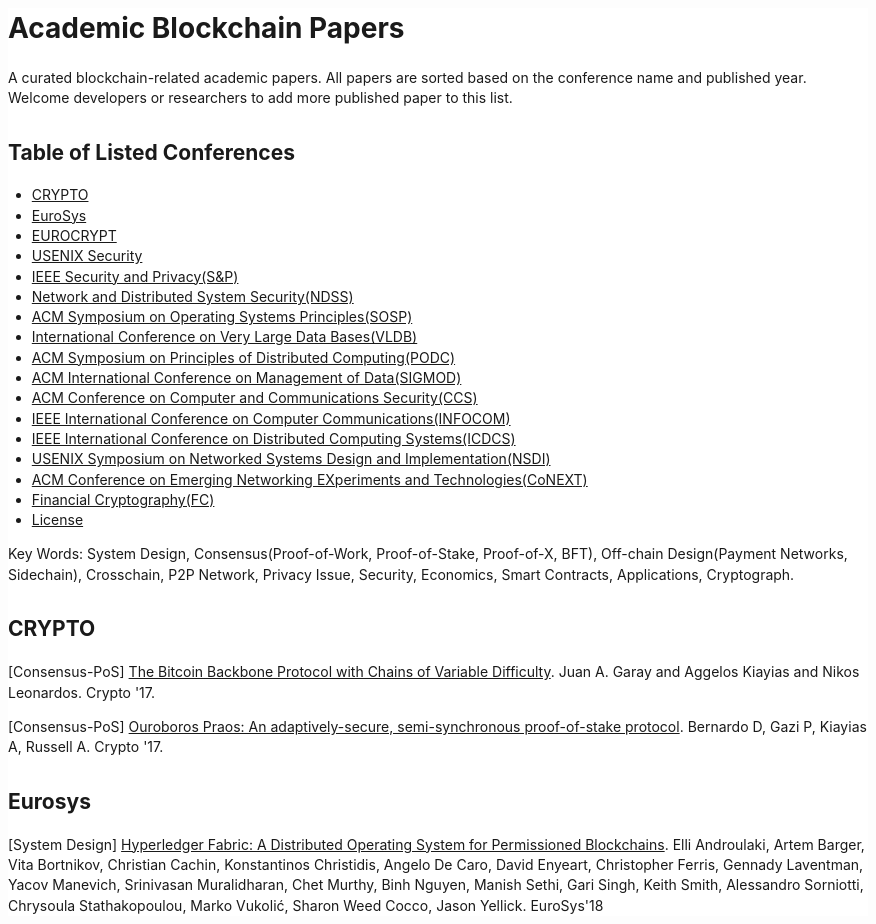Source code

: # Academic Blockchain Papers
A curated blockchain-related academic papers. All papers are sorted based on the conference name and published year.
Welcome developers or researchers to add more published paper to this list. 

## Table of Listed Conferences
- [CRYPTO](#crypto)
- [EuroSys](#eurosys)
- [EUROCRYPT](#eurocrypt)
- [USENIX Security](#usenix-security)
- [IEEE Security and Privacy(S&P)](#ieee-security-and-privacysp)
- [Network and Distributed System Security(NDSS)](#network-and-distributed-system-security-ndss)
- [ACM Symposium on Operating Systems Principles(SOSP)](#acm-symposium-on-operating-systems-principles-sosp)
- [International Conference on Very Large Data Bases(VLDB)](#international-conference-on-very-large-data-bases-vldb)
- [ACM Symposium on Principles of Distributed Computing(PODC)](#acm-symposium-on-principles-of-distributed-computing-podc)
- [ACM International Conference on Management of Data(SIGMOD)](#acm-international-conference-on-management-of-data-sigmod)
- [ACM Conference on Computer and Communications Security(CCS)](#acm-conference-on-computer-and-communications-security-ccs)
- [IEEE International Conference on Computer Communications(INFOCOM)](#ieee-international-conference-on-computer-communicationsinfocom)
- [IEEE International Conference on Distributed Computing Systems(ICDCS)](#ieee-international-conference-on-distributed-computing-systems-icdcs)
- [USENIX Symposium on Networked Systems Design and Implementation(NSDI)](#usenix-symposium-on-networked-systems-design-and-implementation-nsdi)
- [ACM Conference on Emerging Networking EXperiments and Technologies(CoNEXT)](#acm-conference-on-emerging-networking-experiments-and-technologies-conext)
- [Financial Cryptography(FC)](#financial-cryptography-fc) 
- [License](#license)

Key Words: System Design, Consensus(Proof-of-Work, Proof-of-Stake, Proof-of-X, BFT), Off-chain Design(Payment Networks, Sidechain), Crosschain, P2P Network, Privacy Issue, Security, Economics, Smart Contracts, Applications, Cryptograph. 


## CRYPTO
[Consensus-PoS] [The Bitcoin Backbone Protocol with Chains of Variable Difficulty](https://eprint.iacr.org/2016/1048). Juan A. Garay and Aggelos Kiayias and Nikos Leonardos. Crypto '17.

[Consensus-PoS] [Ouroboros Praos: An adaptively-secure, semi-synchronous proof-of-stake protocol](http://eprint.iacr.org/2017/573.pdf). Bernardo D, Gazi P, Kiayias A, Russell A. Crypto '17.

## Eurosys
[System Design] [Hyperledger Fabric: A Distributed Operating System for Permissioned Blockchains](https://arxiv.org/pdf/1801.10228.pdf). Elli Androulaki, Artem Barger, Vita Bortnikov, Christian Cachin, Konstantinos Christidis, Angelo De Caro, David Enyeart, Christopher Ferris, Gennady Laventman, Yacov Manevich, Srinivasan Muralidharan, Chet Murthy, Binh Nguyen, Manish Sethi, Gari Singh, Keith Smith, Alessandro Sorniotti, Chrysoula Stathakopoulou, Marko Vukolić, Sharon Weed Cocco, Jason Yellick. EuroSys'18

------------------------------------------------------------------------

Write out the data word for word, with every picture dropped.

Source code

: # Academic Blockchain Papers
A curated blockchain-related academic papers. All papers are sorted based on the conference name and published year.
Welcome developers or researchers to add more published paper to this list. 

## Table of Listed Conferences
- [CRYPTO](#crypto)
- [EuroSys](#eurosys)
- [EUROCRYPT](#eurocrypt)
- [USENIX Security](#usenix-security)
- [IEEE Security and Privacy(S&P)](#ieee-security-and-privacysp)
- [Network and Distributed System Security(NDSS)](#network-and-distributed-system-security-ndss)
- [ACM Symposium on Operating Systems Principles(SOSP)](#acm-symposium-on-operating-systems-principles-sosp)
- [International Conference on Very Large Data Bases(VLDB)](#international-conference-on-very-large-data-bases-vldb)
- [ACM Symposium on Principles of Distributed Computing(PODC)](#acm-symposium-on-principles-of-distributed-computing-podc)
- [ACM International Conference on Management of Data(SIGMOD)](#acm-international-conference-on-management-of-data-sigmod)
- [ACM Conference on Computer and Communications Security(CCS)](#acm-conference-on-computer-and-communications-security-ccs)
- [IEEE International Conference on Computer Communications(INFOCOM)](#ieee-international-conference-on-computer-communicationsinfocom)
- [IEEE International Conference on Distributed Computing Systems(ICDCS)](#ieee-international-conference-on-distributed-computing-systems-icdcs)
- [USENIX Symposium on Networked Systems Design and Implementation(NSDI)](#usenix-symposium-on-networked-systems-design-and-implementation-nsdi)
- [ACM Conference on Emerging Networking EXperiments and Technologies(CoNEXT)](#acm-conference-on-emerging-networking-experiments-and-technologies-conext)
- [Financial Cryptography(FC)](#financial-cryptography-fc) 
- [License](#license)

Key Words: System Design, Consensus(Proof-of-Work, Proof-of-Stake, Proof-of-X, BFT), Off-chain Design(Payment Networks, Sidechain), Crosschain, P2P Network, Privacy Issue, Security, Economics, Smart Contracts, Applications, Cryptograph. 


## CRYPTO
[Consensus-PoS] [The Bitcoin Backbone Protocol with Chains of Variable Difficulty](https://eprint.iacr.org/2016/1048). Juan A. Garay and Aggelos Kiayias and Nikos Leonardos. Crypto '17.

[Consensus-PoS] [Ouroboros Praos: An adaptively-secure, semi-synchronous proof-of-stake protocol](http://eprint.iacr.org/2017/573.pdf). Bernardo D, Gazi P, Kiayias A, Russell A. Crypto '17.

## Eurosys
[System Design] [Hyperledger Fabric: A Distributed Operating System for Permissioned Blockchains](https://arxiv.org/pdf/1801.10228.pdf). Elli Androulaki, Artem Barger, Vita Bortnikov, Christian Cachin, Konstantinos Christidis, Angelo De Caro, David Enyeart, Christopher Ferris, Gennady Laventman, Yacov Manevich, Srinivasan Muralidharan, Chet Murthy, Binh Nguyen, Manish Sethi, Gari Singh, Keith Smith, Alessandro Sorniotti, Chrysoula Stathakopoulou, Marko Vukolić, Sharon Weed Cocco, Jason Yellick. EuroSys'18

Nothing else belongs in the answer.